START Data to process

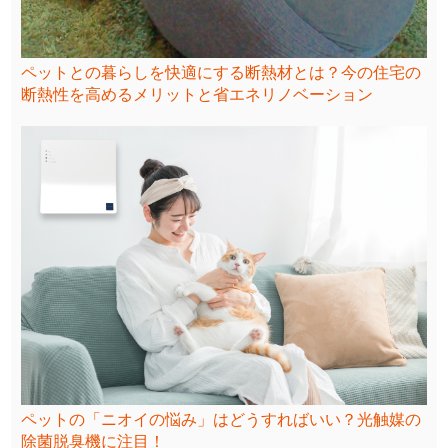
ペットとの暮らしを快適にする断熱材とは？今の住宅の
断熱性を高めるメリットと省エネリノベーション
ペットの「ニオイの悩み」はどうすればいい？光触媒の
除菌脱臭機に注目！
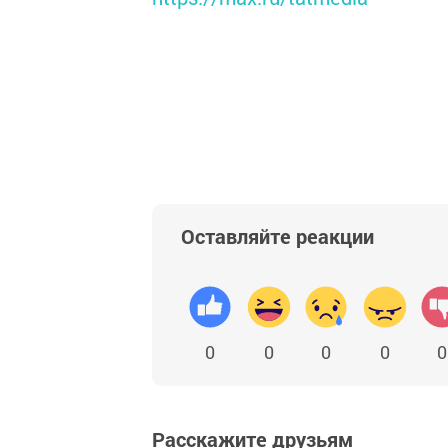
Оставляйте реакции
0
0
0
0
0
Расскажите друзьям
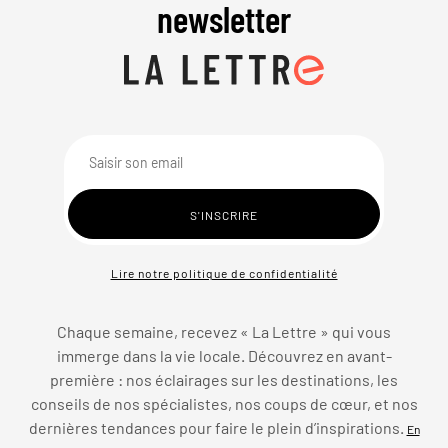
newsletter
Lire notre politique de confidentialité
Chaque semaine, recevez « La Lettre » qui vous
immerge dans la vie locale. Découvrez en avant-
première : nos éclairages sur les destinations, les
conseils de nos spécialistes, nos coups de cœur, et nos
dernières tendances pour faire le plein d’inspirations.
En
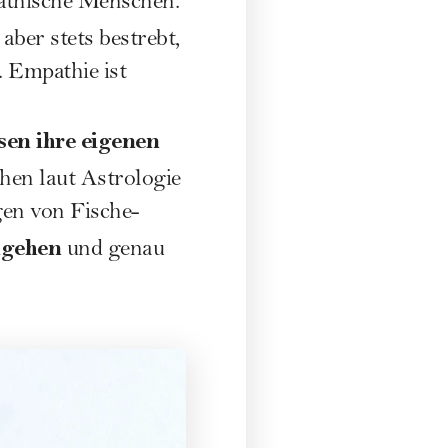
pathische Menschen.
d aber stets bestrebt,
 Empathie ist
en ihre eigenen
chen laut
Astrologie
gen von Fische-
ngehen
und genau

END Data to process

Extract the text read from each item above, word for word and line by line, and leave the pictures out.

ペットとの暮らしを快適にする断熱材とは？今の住宅の
断熱性を高めるメリットと省エネリノベーション
ペットの「ニオイの悩み」はどうすればいい？光触媒の
除菌脱臭機に注目！
Оставляйте реакции
0
0
0
0
0
Расскажите друзьям
newsletter
Lire notre politique de confidentialité
Chaque semaine, recevez « La Lettre » qui vous
immerge dans la vie locale. Découvrez en avant-
première : nos éclairages sur les destinations, les
conseils de nos spécialistes, nos coups de cœur, et nos
dernières tendances pour faire le plein d’inspirations.
En
pathische Menschen.
d aber stets bestrebt,
 Empathie ist
en ihre eigenen
chen laut
Astrologie
gen von Fische-
ngehen
und genau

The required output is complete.